Bergantian mereka menjawab, dokter, guru, perawat. Usai mengajak mereka bernyanyi dan tepuk tangan, saya meminta mereka menuliskan mimpi mereka.
Seorang anak menulis lambat, pensilnya sangat pendek. Tak lebih panjang dari kelingking saya. Saya mendekat. Sendeku di sebelahnya. Bukunya lecek. Seragam atasnya tak lagi bisa dikatakan putih. Sepatunya mangap di ujung, terbuka. Celana bagian lututnya robek. Tanpa ikat pinggang. Berkopyah hitam yang pinggirnya menguning. Saya lungkrah. Gemetar tangan saya saat mengusap punggungnya. Susah payah saya menyembunyikan air mata.
Dia menoleh. Tatapan matanya teduh. Senyumnya manis. Tak ada muram sama sekali dalam binarnya. Ah, engkaulah bintang, Nak. Tiba-tiba saya merasa malu, sangat.

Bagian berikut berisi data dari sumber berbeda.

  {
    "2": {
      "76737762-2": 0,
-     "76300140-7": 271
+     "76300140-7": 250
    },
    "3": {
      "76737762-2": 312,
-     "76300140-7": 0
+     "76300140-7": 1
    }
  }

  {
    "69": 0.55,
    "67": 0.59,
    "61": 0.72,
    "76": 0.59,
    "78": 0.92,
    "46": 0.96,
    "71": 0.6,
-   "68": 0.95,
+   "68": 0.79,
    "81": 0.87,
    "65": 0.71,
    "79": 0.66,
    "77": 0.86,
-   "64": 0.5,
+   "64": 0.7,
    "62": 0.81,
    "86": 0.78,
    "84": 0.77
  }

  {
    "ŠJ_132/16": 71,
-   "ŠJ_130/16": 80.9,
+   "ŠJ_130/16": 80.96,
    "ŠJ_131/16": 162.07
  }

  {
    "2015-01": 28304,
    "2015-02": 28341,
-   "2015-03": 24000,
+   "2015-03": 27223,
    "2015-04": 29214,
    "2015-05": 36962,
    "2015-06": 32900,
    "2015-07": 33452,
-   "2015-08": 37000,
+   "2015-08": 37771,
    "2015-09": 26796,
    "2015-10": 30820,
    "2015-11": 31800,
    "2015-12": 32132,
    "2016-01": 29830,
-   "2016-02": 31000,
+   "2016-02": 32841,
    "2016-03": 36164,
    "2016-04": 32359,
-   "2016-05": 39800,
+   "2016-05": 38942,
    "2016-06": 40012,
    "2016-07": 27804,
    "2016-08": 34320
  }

“Kapan ke sini lagi, ibu?”, bisiknya lirih. Air mata saya benar-benar jatuh sekarang.
::
Perjalanan pulang menuju sekolah cabang kedua, saya terdiam. Lama. Membayangkan berapa gaji guru di pelosok ini dan berapa pendapatan para pemimpin kita. Berapa harga satu tupperware saya dan berapa harga pensil anak-anak tadi. Berapa harga… ah, saya menepis segera. Membandingkan kehidupan kita dengan yang lain hanya akan mengurangi rasa syukur. Padahal selalu saya sampaikan pada semua saat saya turun, “Rizqi tak hanya uang ya. Kesehatan dan keluarga yang tenang, itu rizqi. Kesempatan menjadi guru dan murid yang baik adalah juga rizqi”. Kalimat yang sebenarnya untuk menguatkan diri saya sendiri.

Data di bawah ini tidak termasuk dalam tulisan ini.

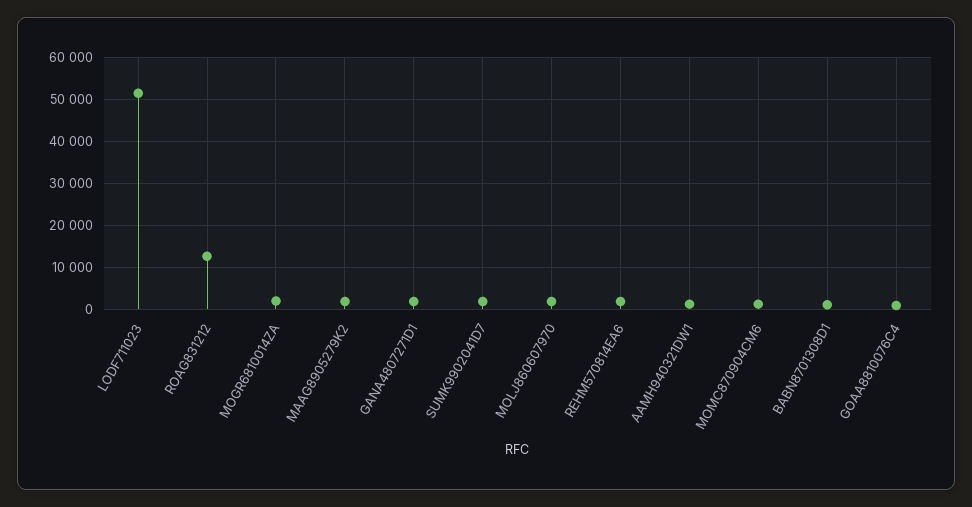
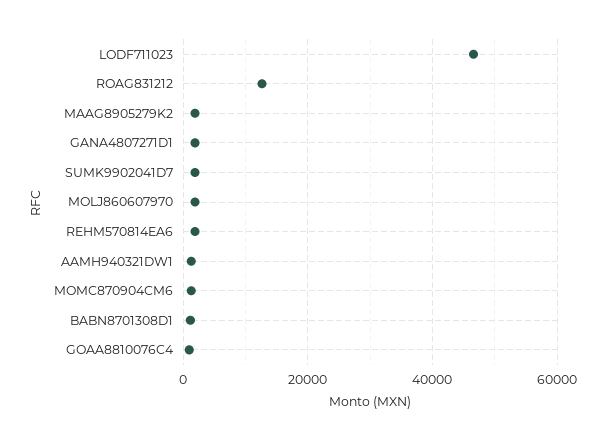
  {
-   "LODF711023": 52000,
+   "LODF711023": 46000,
    "ROAG831212": 12000,
-   "MOGR6810014ZA": 2000,
    "MAAG8905279K2": 2000,
    "GANA4807271D1": 2000,
    "SUMK9902041D7": 2000,
    "MOLJ860607970": 2000,
    "REHM570814EA6": 2000,
    "AAMH940321DW1": 2000,
    "MOMC870904CM6": 2000,
    "BABN8701308D1": 2000,
    "GOAA8810076C4": 0
  }

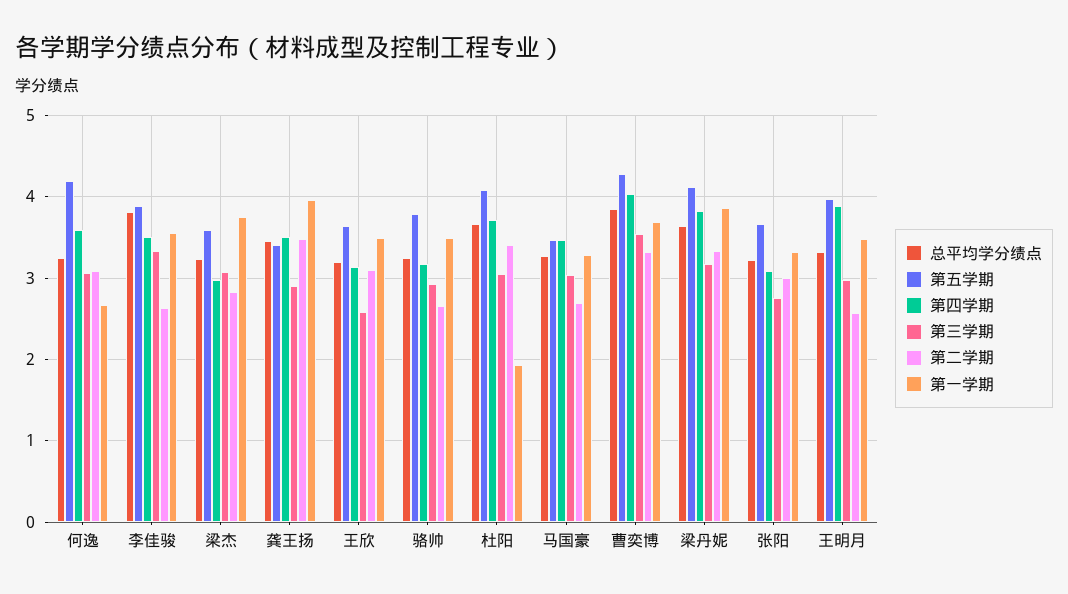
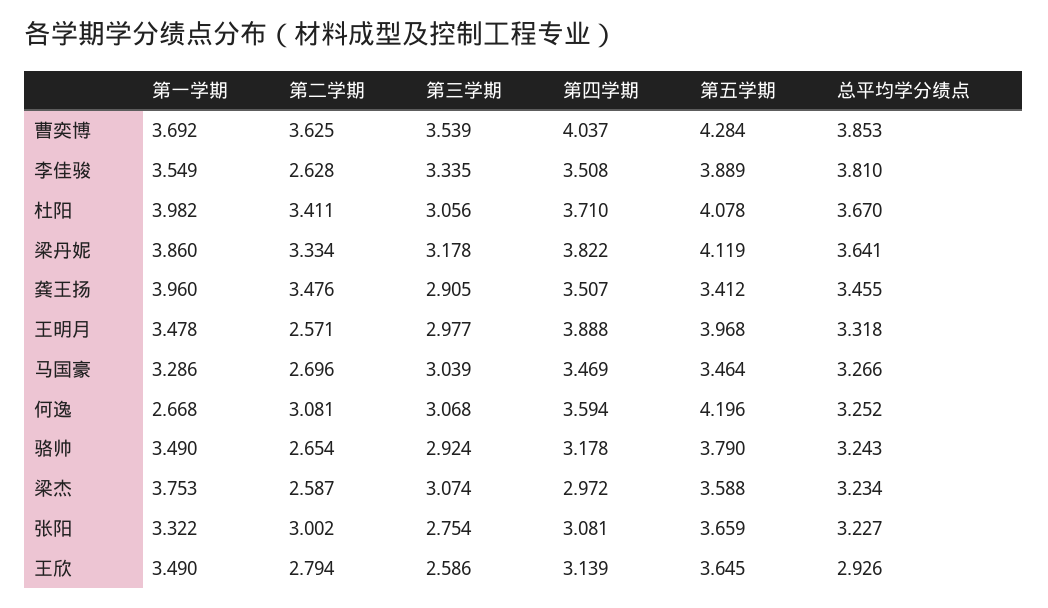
  {
    "总平均学分绩点": {
      "何逸": 3.252,
      "李佳骏": 3.81,
      "梁杰": 3.234,
      "龚王扬": 3.455,
-     "王欣": 3.2,
+     "王欣": 2.926,
      "骆帅": 3.243,
      "杜阳": 3.67,
      "马国豪": 3.266,
      "曹奕博": 3.853,
      "梁丹妮": 3.641,
      "张阳": 3.227,
      "王明月": 3.318
    },
    "第五学期": {
      "何逸": 4.196,
      "李佳骏": 3.889,
      "梁杰": 3.588,
      "龚王扬": 3.412,
      "王欣": 3.645,
      "骆帅": 3.79,
      "杜阳": 4.078,
      "马国豪": 3.464,
      "曹奕博": 4.284,
      "梁丹妮": 4.119,
      "张阳": 3.659,
      "王明月": 3.968
    },
    "第四学期": {
      "何逸": 3.594,
      "李佳骏": 3.508,
      "梁杰": 2.972,
      "龚王扬": 3.507,
      "王欣": 3.139,
      "骆帅": 3.178,
      "杜阳": 3.71,
      "马国豪": 3.469,
      "曹奕博": 4.037,
      "梁丹妮": 3.822,
      "张阳": 3.081,
      "王明月": 3.888
    },
    "第三学期": {
      "何逸": 3.068,
      "李佳骏": 3.335,
      "梁杰": 3.074,
      "龚王扬": 2.905,
      "王欣": 2.586,
      "骆帅": 2.924,
      "杜阳": 3.056,
      "马国豪": 3.039,
      "曹奕博": 3.539,
      "梁丹妮": 3.178,
      "张阳": 2.754,
      "王明月": 2.977
    },
    "第二学期": {
      "何逸": 3.081,
      "李佳骏": 2.628,
-     "梁杰": 2.8,
+     "梁杰": 2.587,
      "龚王扬": 3.476,
-     "王欣": 3.1,
+     "王欣": 2.794,
      "骆帅": 2.654,
      "杜阳": 3.411,
      "马国豪": 2.696,
-     "曹奕博": 3.3,
+     "曹奕博": 3.625,
      "梁丹妮": 3.334,
      "张阳": 3.002,
      "王明月": 2.571
    },
    "第一学期": {
      "何逸": 2.668,
      "李佳骏": 3.549,
      "梁杰": 3.753,
      "龚王扬": 3.96,
      "王欣": 3.49,
      "骆帅": 3.49,
-     "杜阳": 1.9,
+     "杜阳": 3.982,
      "马国豪": 3.286,
      "曹奕博": 3.692,
      "梁丹妮": 3.86,
      "张阳": 3.322,
      "王明月": 3.478
    }
  }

“Apa pesan Kyai Djazari pada para guru MU, Gus?”, saya bertanya pada Gus Fawaizul Umam salah satu pengasuh MU.
“Menjadi guru di MU jangan diniatkan untuk bekerja, kamu tidak akan mendapatkan apa-apa. Niatkanlah untuk berkhidmah, mengabdi. Allah pasti akan mencukupi semua kebutuhanmu”. Ah, betapa dalam pesan beliau yang mulia.
::
Maka kepada Mas Nadiem Makarim, terima kasih untuk pidato indah panjenengan di Hari Guru ini. Tekad panjenengan untuk meringankan guru dari tugas administrasi adalah hadiah terkeren. Penghormatan yang luar biasa pada pahlawan tanpa tanda jasa yang panjenengan berikan sungguh membuat bahagia. Lima pesan panjenengan memberi harapan baru. Untuk pertama kalinya seorang menteri pendidikan tak hanya bicara tentang kebijakan menye-menye dan instruksi kaku. Panjenengan mengupas akar masalah, menyelesaikan pelahan.Terima kasih ya.
Tapi, tolong, jangan mengubah kurikulum dulu, Mas Nadiem. Setidaknya, jangan terburu. Kasihanilah kami yang di pelosok ini. Sesekali, turunlah saja ke sekolah-sekolah ujung ya. Lihatlah pijar terang mata anak-anak kami. Lihatlah semangat dan keceriaan guru kami. Lihatlah bangku kayu kami, rak buku kami, pagar ilalang dan juga segala keindahan di sekolah kami. Keindahan di hati kami.
Datanglah. Kami akan menghadiahi panjenengan dengan selaksa doa dan sekeranjang cinta.
Selamat hari guru ??
- Bataranila, 25 Nopember 2019 –
.
Keterangan foto: saya bersama sang bintang itu.